[Saved data entries]
- - - - -

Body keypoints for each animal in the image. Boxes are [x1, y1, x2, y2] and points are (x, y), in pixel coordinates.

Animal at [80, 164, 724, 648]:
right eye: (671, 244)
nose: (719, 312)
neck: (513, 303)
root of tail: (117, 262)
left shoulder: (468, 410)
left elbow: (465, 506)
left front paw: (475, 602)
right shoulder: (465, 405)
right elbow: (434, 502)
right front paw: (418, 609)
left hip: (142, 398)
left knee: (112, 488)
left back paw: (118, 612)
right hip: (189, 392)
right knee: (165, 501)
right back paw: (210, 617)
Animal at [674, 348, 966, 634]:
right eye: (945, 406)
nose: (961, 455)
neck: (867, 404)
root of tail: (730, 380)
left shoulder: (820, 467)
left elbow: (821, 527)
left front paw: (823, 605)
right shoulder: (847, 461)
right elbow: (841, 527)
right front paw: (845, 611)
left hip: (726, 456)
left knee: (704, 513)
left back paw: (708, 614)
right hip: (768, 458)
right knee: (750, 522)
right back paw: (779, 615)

- - - - -

Problem statement:
Emit an exact copy of the lines spanning the start of the records to the line containing "right elbow: (434, 502)", inclusive, and no other output.

Exercise output:
Body keypoints for each animal in the image. Boxes are [x1, y1, x2, y2] and points are (x, y), in pixel coordinates.

Animal at [80, 164, 724, 648]:
right eye: (671, 244)
nose: (719, 312)
neck: (513, 303)
root of tail: (117, 262)
left shoulder: (468, 410)
left elbow: (465, 506)
left front paw: (475, 602)
right shoulder: (465, 405)
right elbow: (434, 502)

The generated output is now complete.